Are you saying the atoms that make up HG Wells will (or maybe would?) reform into what ever they were doing in the past when Wells makes his trip back to the past? I remember each particle is suppossed to be inexplicably connected to every particle it interacted with. Maybe a particle is severly entangled with it’s self. Then again I’m a nonquantum physicist wildly speculating on quantum mechanics. So I’m guessing I’m full of it.
Now to post this and see all the typos I missed while proof reading.
I believe that maybe we are getting future messages or “time travelers” in our own time. We just might not be listening. The practicality of sending an actual organism backward into time without killing it might be a time travel barrier. We could alter the past indirectly with time transmissions- Controllable waveforms or quantum manipulation.
Every person you have ever met is a time traveler. Everyone is moving through their own timeline, which is in reality variable to your own. We move through time at slightly different speeds, some of us are coming from the recent past or the recent future relative to your own timeline.
There are probably many naturally occurring temporal states or temporal anomalies that we experience, but because they are built so deeply into the nature of our reality in the forward slipstream of time that it is very hard to perceive or even notice and often is misppropriated by the unknown, spiritual, or paranormal.

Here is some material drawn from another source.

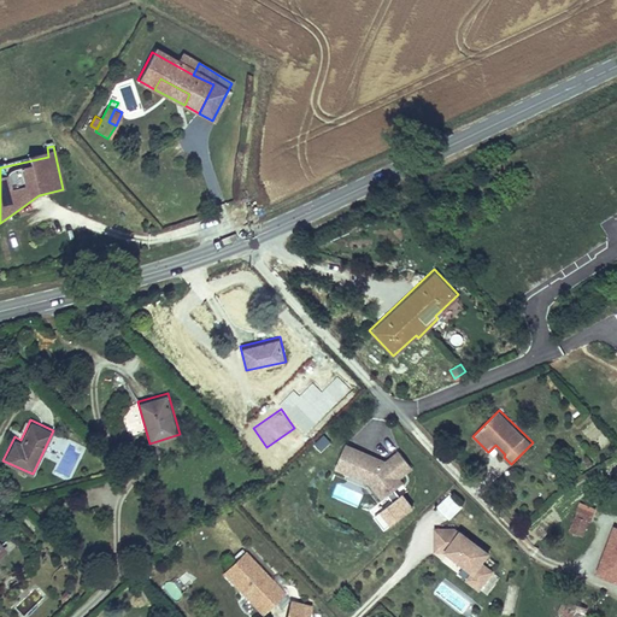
[(319,454),(331,442),(324,435),(312,447),(319,454)]
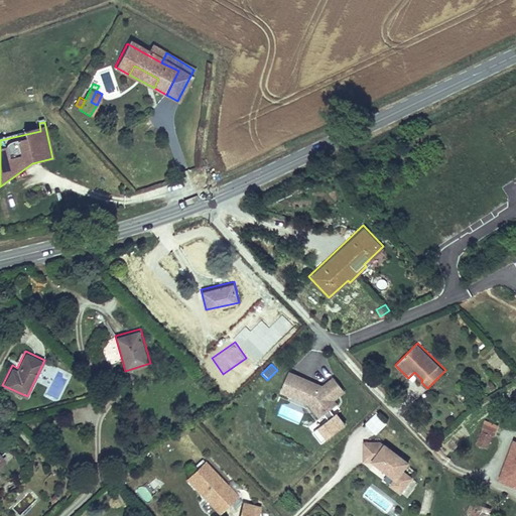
[(334,376),(324,384),(290,369),(280,390),(308,402),(319,417),(338,402),(336,399),(346,391),(334,376)]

Maybe after the first successful transmission into the past, they found something out about time travel and time travel experiments were banned.
I only saw a bits of it, but can I still say that that was one of the worst documentaries I’ve ever watched? They never really explained how this “incredible” machine was supposed to work, and the incredibly bad acting/wardrobe job done on the “future” classroom made my brain hurt.

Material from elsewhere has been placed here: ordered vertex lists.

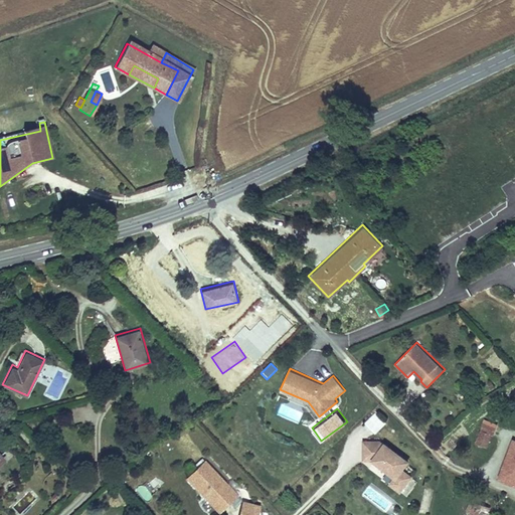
[(387,422),(375,411),(365,422),(376,434),(387,422)]
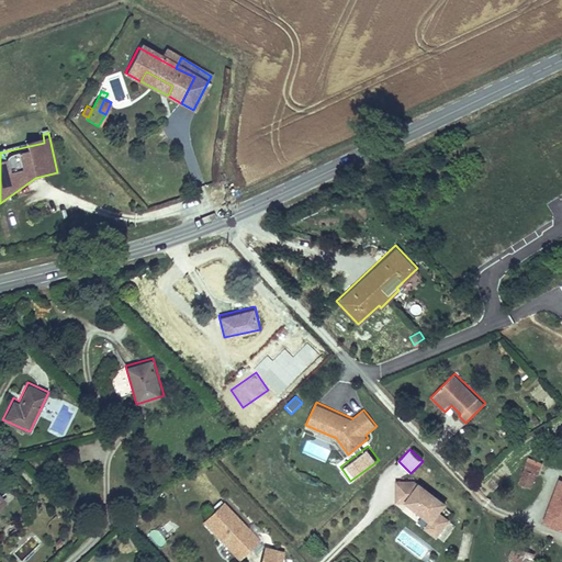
[(542,461),(529,456),(518,483),(531,489),(542,461)]
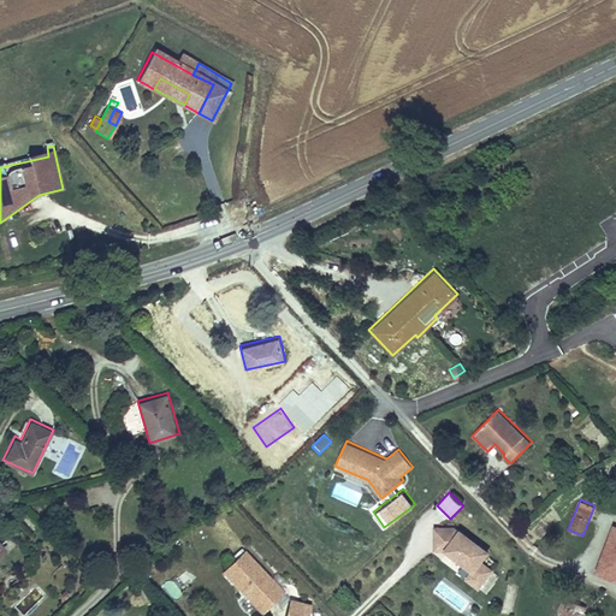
[(615,523),(614,523),(596,572),(615,579),(615,576),(615,523)]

That, plus the fact that all the action shots I saw of the prof were apparently from an introductory physics class… well, that’s why I didn’t see the end of it. Judging from the other remarks, I count myself lucky
The OP should perhaps spend a little time thinking out carefully what exactly would constitute evidence of “time travel.” Because what most people mean by it is not merely physically but logically impossible – makes as much sense as Jabberwocky.
What most people seem to mean by “time travel” is: there exists some interface between me and the rest of the world – the window of my spaceship, the boundary around my time machine, et cetera – and, when I look at things inside this boundary, e.g. at myself, my body processes, heart beating and lungs breathing, thought sequences and so forth, I observe causality: in brief, effects follow causes. However, when I look at things outside this boundary, e.g. at the birds flying by, the aging of other people, trees, stars, et cetera, I observe inverse causality: effects precede causes, or at least, the order of “cause” and “effect” I observe inside the interface is reversed outside the interface.
But this is nuts. However the universe works, it cannot operate by one set of rules on one side of a “window” and by a set by definition contradictory on the other, and still allow me to “look” out the “window.”
Which is to say, whatever the physics of time ever displays, it will never display something which can be interpreted as “time travel” in the colloquial meaning of the phrase, I think.
That this question can even be asked is simply proof that English is a sufficiently inconsistent logical system that propositions can easily be formulated in it which scan lexically despite being logically void. This question is a lot like asking “What would it feel like to have never been born?” (I am drawing an analogy between the physics of the conventional view of TT and the logical proposition “If A and not-A, then . . .[some question]. . .”) The only reasonable answer is: mu.